Apparently Tesla updated their Autopilot system and I was watching this video showing it off. To me it was like a horror movie.

The narrator is ever so slightly worried about the car straying left into a head on collision. Whatever. But to me, these roads reminded me of the tens of thousands of kms I’ve ridden a bicycle out training and traveling in the rural middle of nowhere. And although city cycling requires plenty of polished steel balls, I feel these almost empty country roads can be the most insidious. There’s often no shoulder (as shown) and a passing/oncoming squeeze happens way too often. My directive "if you can’t pass safely, don’t" (pass) comes from this kind of situation. The fact that I need to telepathically communicate that so often that it has become a personal homily should tell you something.

So how does the Autopilot do at not slaying cyclists? That’s a damn good question. One job I’d be extremely good at is being a sort of stunt rider to find out. If I knew that the car passing me on a test track might be driving like a drunk redneck, I am confident I would be able to dodge it. I’ve bet my life on those skills against bigger morons than Tesla’s software could possibly be. (I’ve even seen commendable videos of Teslas smartly avoiding wild animals, so I’m pretty hopeful.)

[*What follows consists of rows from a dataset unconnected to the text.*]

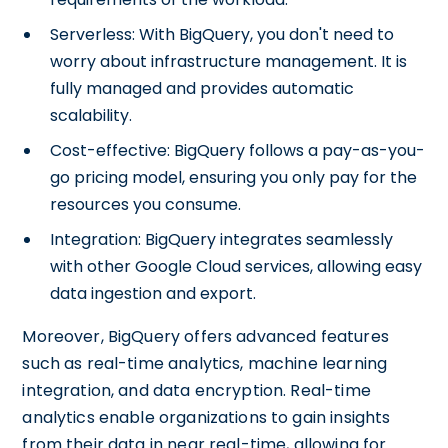
Serverless: With BigQuery, you don't need to
worry about infrastructure management. It is
fully managed and provides automatic
scalability.
Cost-effective: BigQuery follows a pay-as-you-
go pricing model, ensuring you only pay for the
resources you consume.
Integration: BigQuery integrates seamlessly
with other Google Cloud services, allowing easy
data ingestion and export.
Moreover, BigQuery offers advanced features
such as real-time analytics, machine learning
integration, and data encryption. Real-time
analytics enable organizations to gain insights
from their data in near real-time, allowing for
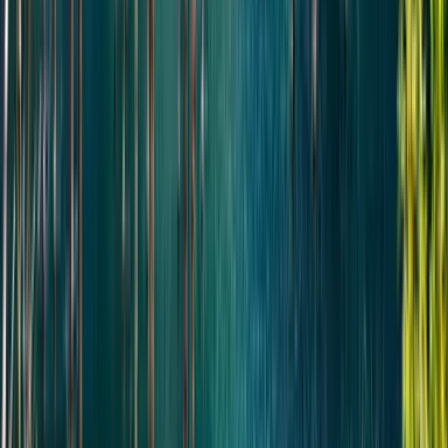
Pick-up in Almaty and departure toward Altyn-Emel National
Park.
Arrival at Basshy village — the gateway to the park —
followed by immediate continuation to the Singing Dune.
Enjoy an approximately 1-hour hike to the top, with time to
take in panoramic views of the surrounding desert and Ili
River valley.
Continue to the Aktau Mountains for a 1-hour walking
exploration of the area’s most scenic viewpoints and
unique geological formations.
Lunch.
After lunch, proceed to the Katutau Mountains for a short
walk and exploration of the volcanic landscapes.
On the return journey, stop at the historic 700-year-old
willow tree.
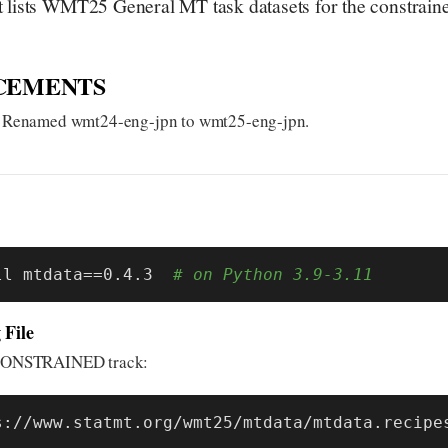
lists WMT25 General MT task datasets for the constraine
CEMENTS
 Renamed wmt24-eng-jpn to wmt25-eng-jpn.
ll mtdata==0.4.3  
# on Python 3.9-3.11
 File
r CONSTRAINED track:
s://www.statmt.org/wmt25/mtdata/mtdata.recipe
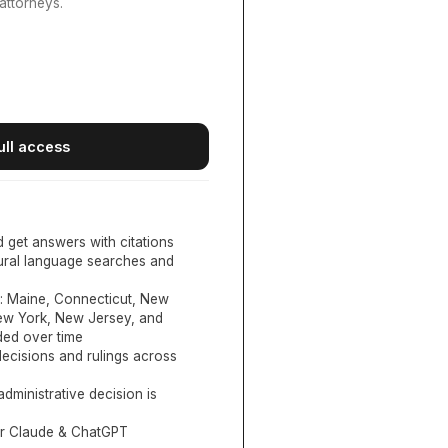
attorneys.
ull access
d get answers with citations
tural language searches and
:
Maine, Connecticut, New
New York, New Jersey, and
ed over time
ecisions and rulings across
administrative decision is
or Claude & ChatGPT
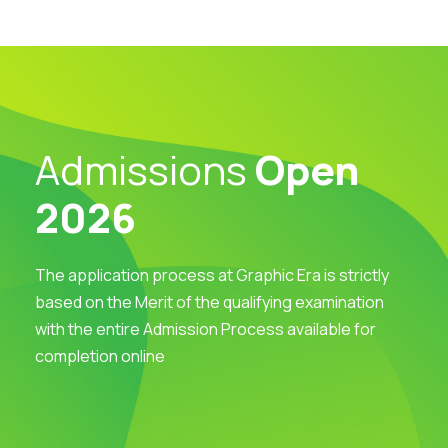
Admissions
Open
2026
The application process at Graphic Era is strictly
based on the Merit of the qualifying examination
with the entire Admission Process available for
completion online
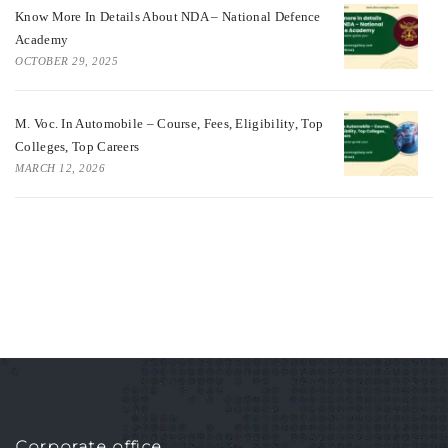
Know More In Details About NDA – National Defence
Academy
OCTOBER 29, 2025
M. Voc. In Automobile – Course, Fees, Eligibility, Top
Colleges, Top Careers
MARCH 12, 2026
Corporate office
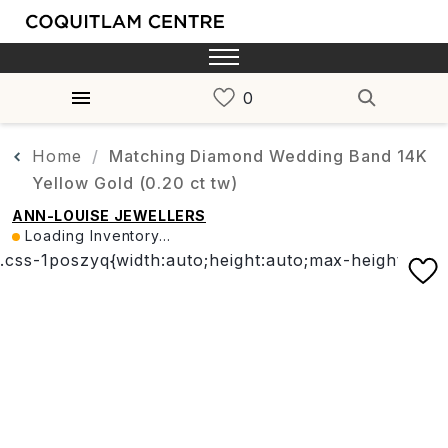
Home
Matching Diamond Wedding Band 14K
Yellow Gold (0.20 ct tw)
ANN-LOUISE JEWELLERS
Loading Inventory...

After a lot of research I have discovered quite a few psychological tricks to use a driver’s car-induced torpor to bend them to my will. For example, one of the most effective is to feign drunkenness. At a certain Doppler pitch, especially in the pick-up truck register, it’s often good to weave stupidly into the road, the cycling equivalent of a stumble. This is anything but stupid; it is coldly calculated to move the car like a border collie moves sheep. I would love to try that out on an auto-piloted Tesla. If Tesla needs a fearless matador to fight their cars, they now know whom to call.

UPDATE 2017-10-13 -


Yes, this job does exist! And I would be very good at it.